Regelmäßige Kontrollen in den Kläranlagen

Bereits durch unsere Messergebnisse ist klar: Kläranlagen können nicht für die Nitratsituation in Deutschland verantwortlich sein. Dies wird noch deutlicher, wenn man sich die Bestimmungen zu Kontrollen bei den Kläranlagen ansieht. Kläranlagen müssen mehrmals jährlich ihre Wasserwerte kontrollieren. In manchen Bundesländern sind dafür externe Labor vorgeschrieben. In anderen kommen regelmäßige staatliche Kontrollen dazu, in Bayern beispielweise alle zwei Jahre. Im Gegensatz dazu wird in der Landwirtschaft oft noch auf Selbstkontrollen gesetzt. Staatliche Kontrollen sind wesentlich seltener.
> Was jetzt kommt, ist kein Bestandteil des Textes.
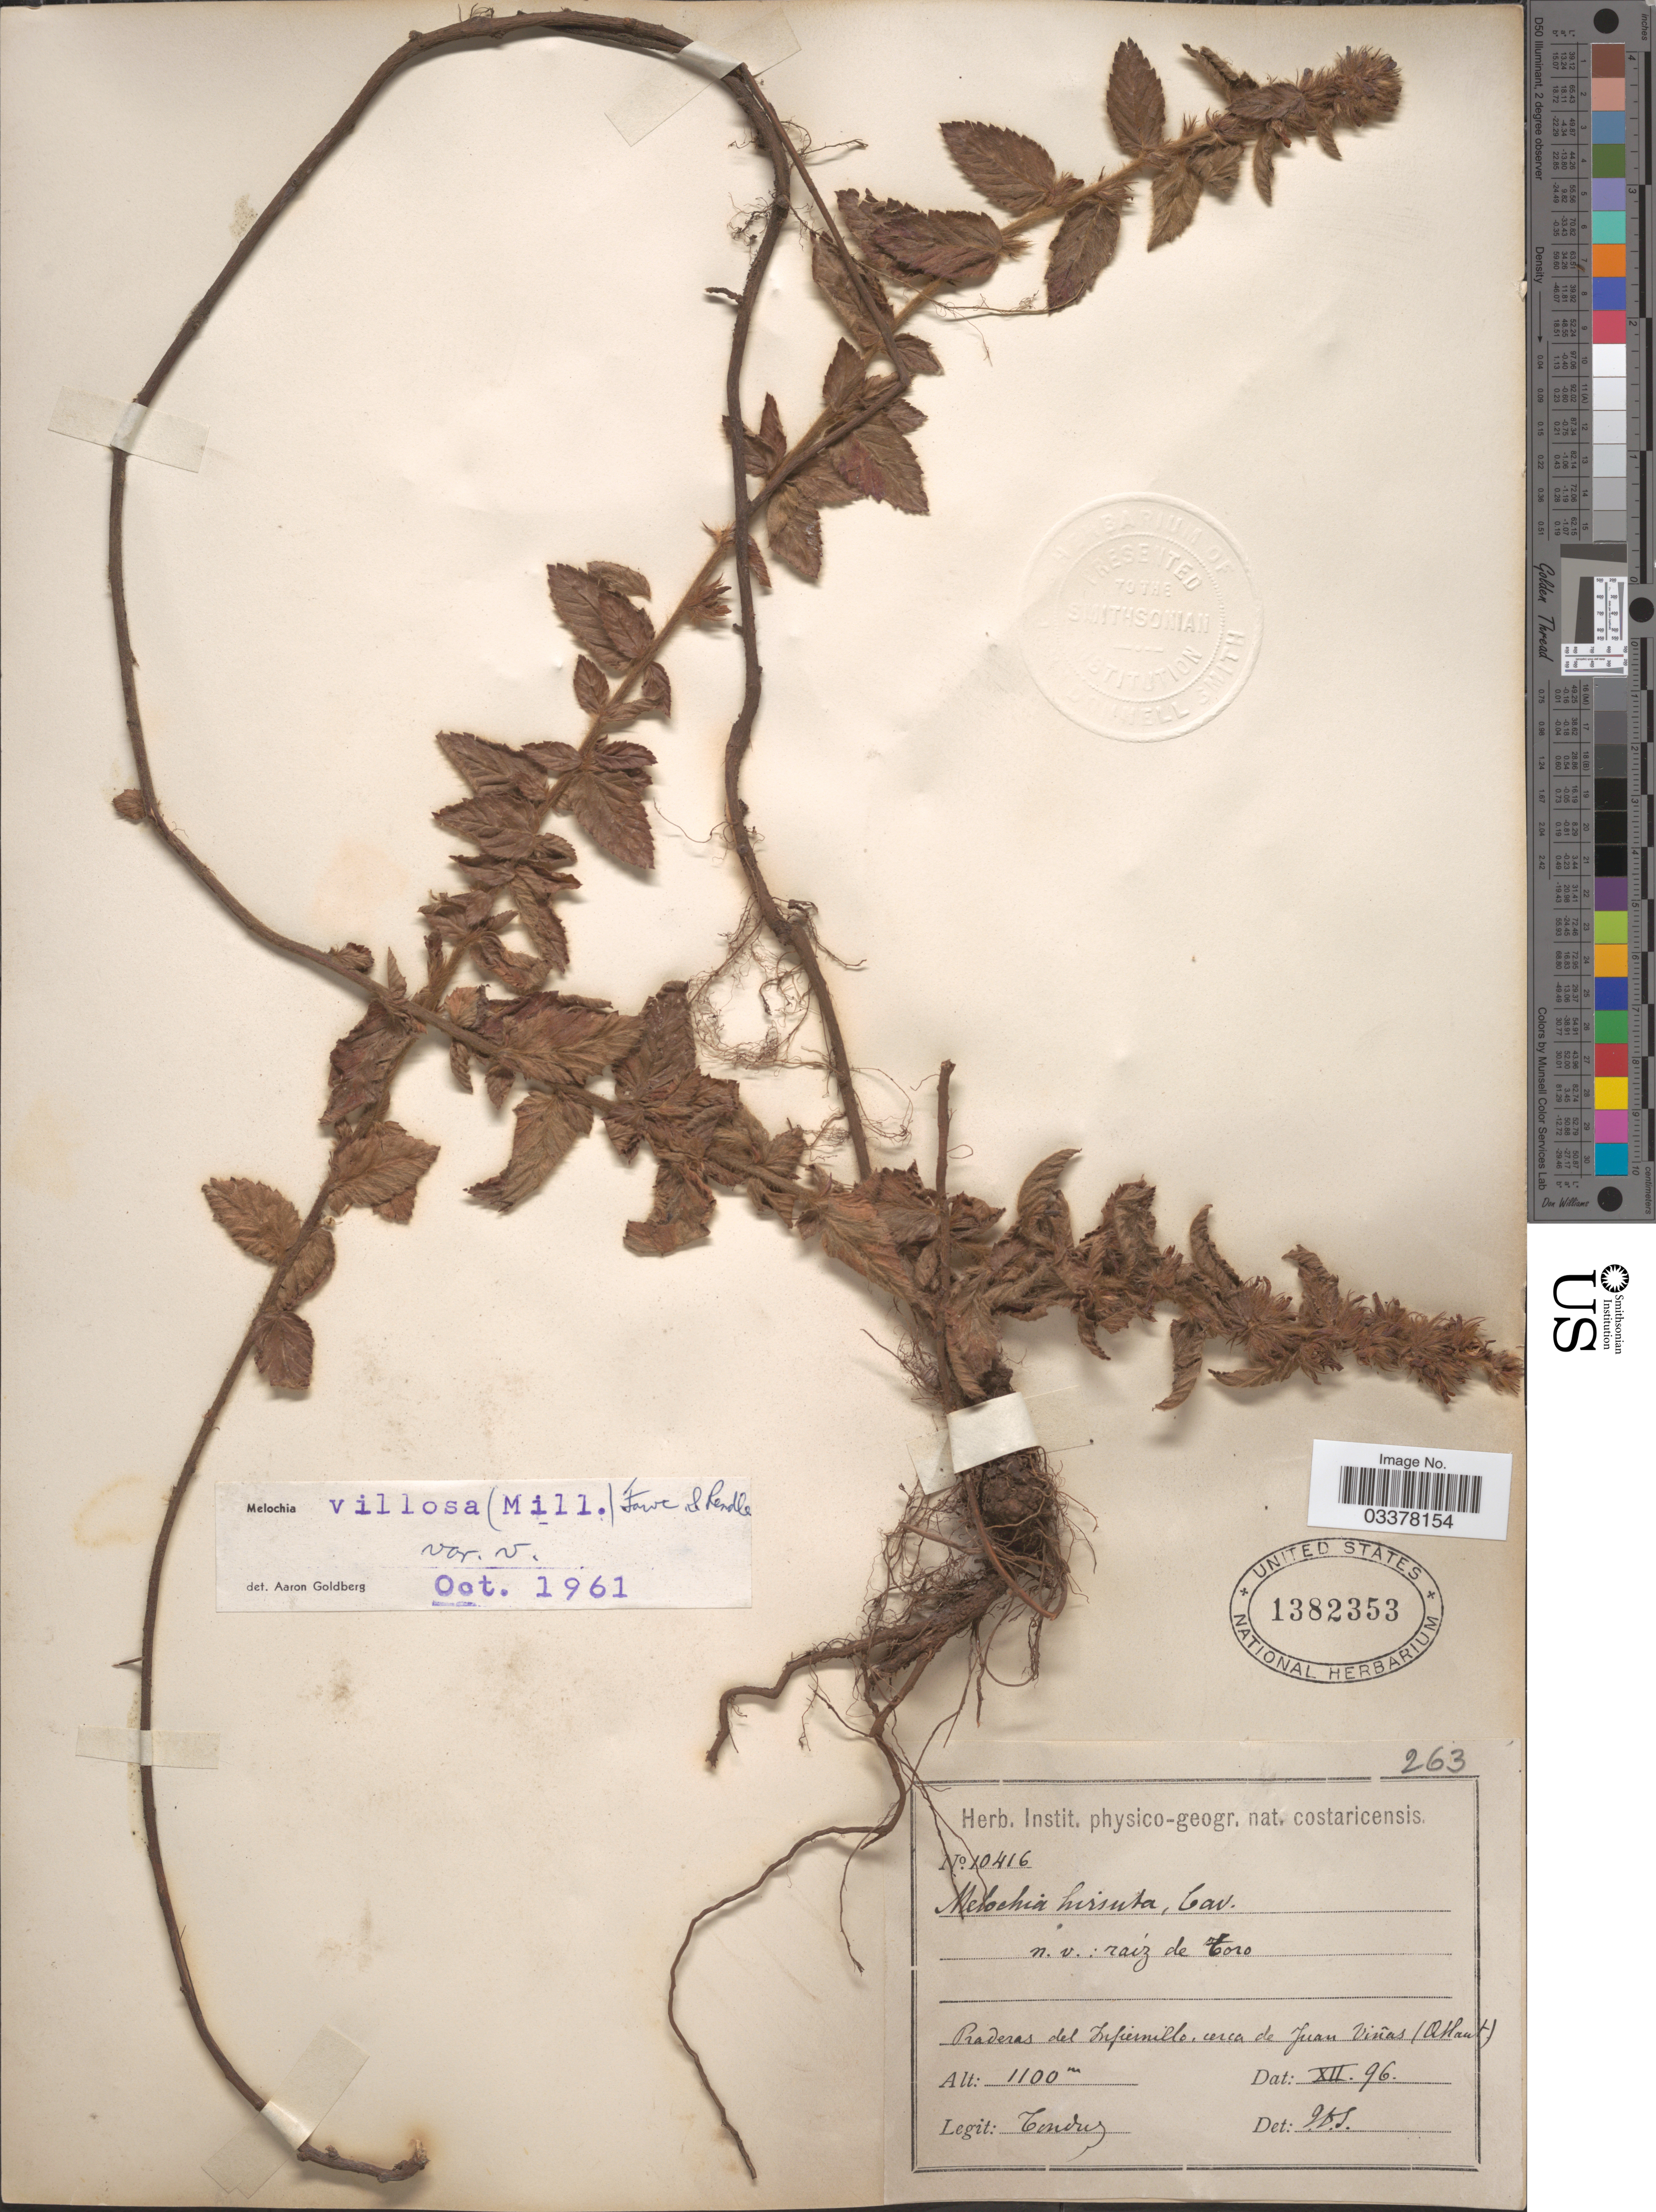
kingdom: Plantae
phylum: Tracheophyta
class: Magnoliopsida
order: Malvales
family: Malvaceae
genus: Melochia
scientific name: Melochia spicata var. spicata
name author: (L.) Fryxell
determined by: Dorr, L. J., (BOT), Smithsonian Institution - National Museum of Natural History (UNITED STATES)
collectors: Tonduz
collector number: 10416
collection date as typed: Transcribed d/m/y: /12/96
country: Costa Rica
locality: Praderas del Infiernillo, cerca de Juan Viñas (Atlant).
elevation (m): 1100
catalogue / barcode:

Somit kann kaum behauptet werden, dass die Kläranlagen nicht bereits Auflagen zur Eindämmung der Nitratbelastung haben. Aber es ist nun einmal deutlich, dass die Emissionen der intensiven Landwirtschaft ein viel größeres Problem darstellen, als die der Kläranlagen. Es muss weiter daran gearbeitet werden, die Emissionen durch die Landwirtschaft einzudämmen, statt auf andere mögliche Verursacher zu verweisen.